Malgré une clientèle en hausse, héritée en partie de BBtrade et annoncée aujourd'hui à environ 10 000 comptes (+18%), le courtier en ligne doit affronter le désenchantement des boursicoteurs dont le nombre annuel de transactions a diminué de 60 en 2000 à 22 au cours du premier semestre 2001. «Nous constatons une corrélation parfaite entre l'évolution du Nasdaq et le nombre de transactions enregistrées, commente Marc Bürki, directeur du groupe. Il nous faut donc, au même titre que les investisseurs, laisser passer l'orage.» Ce dernier s'estime cependant convaincu d'avoir touché le fond au mois de juin avec un nombre annuel de 14 transactions par client. Devant répondre au double défi du déclin des affaires et des exigences actionnariales, Swissquote Group a décidé à la fois de réorienter les activités de Marvel et de se retirer du marché français.

Un allègement des effectifs

Pour le segment actif dans les solutions Web, la modification de la demande – moins de production, plus de conseil stratégique – passe par un allègement des effectifs.

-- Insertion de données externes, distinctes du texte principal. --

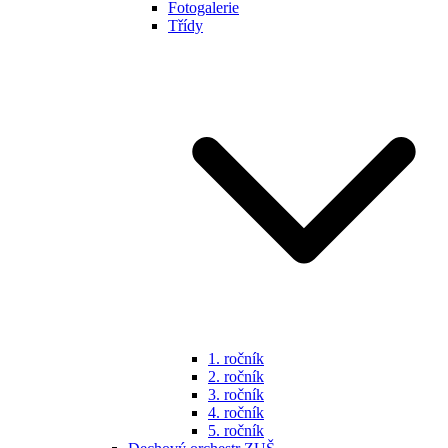
Fotogalerie
Třídy
1. ročník
2. ročník
3. ročník
4. ročník
5. ročník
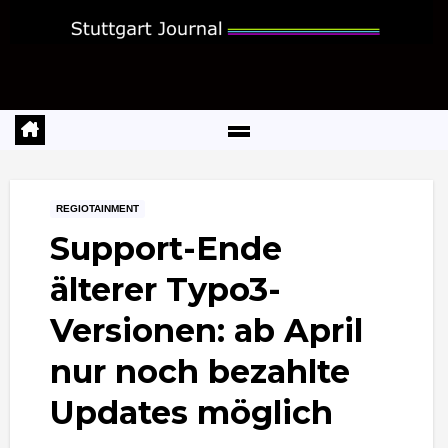
Zum
Inhalt
springen
REGIOTAINMENT
Support-Ende
älterer Typo3-
Versionen: ab April
nur noch bezahlte
Updates möglich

Des 65 personnes employées dans ce secteur, 50 conservent leur emploi, dix sont licenciées et cinq partent naturellement. En France, la fin de swissquote.fr entraîne le licenciement de huit collaborateurs. Le groupe vaudois avait jusqu'à présent cherché à drainer du trafic sur le marché hexagonal, via une offre de cours en temps réel, afin de se faire connaître. «Le lancement de la seconde phase de notre stratégie (service de courtage, ndlr), explique Marc Bürki, s'est avéré mission impossible. Nous ne voulions pas nous lancer sur un marché, sachant que nos concurrents étaient prêts à lancer beaucoup d'argent dans la bataille.» La raison a donc dicté ce choix de la direction. La fermeture du portail financier participe à la perte enregistrée par le groupe au premier semestre pour 1,37 million.

Swissquote Bank est l'avenir

A cela s'ajoute l'investissement initial impliqué par la création de Swissquote Bank. Cette dépense nourrit également la perte annoncée à hauteur de 4,12 millions. Le lancement de cette plate-forme bancaire représente l'avenir de Swissquote Group, selon sa direction. Parallèlement, l'opérateur entend élargir son offre à travers l'accès au marché américain et la distribution de fonds de placement.

Pour l'ensemble de l'exercice 2001, le management table sur un chiffre d'affaires de 13 millions et des pertes nettes de 18 millions, soit le doublement des résultats du premier semestre. Quant au seuil de rentabilité, le groupe vaudois entend l'atteindre au cours de l'exercice 2002.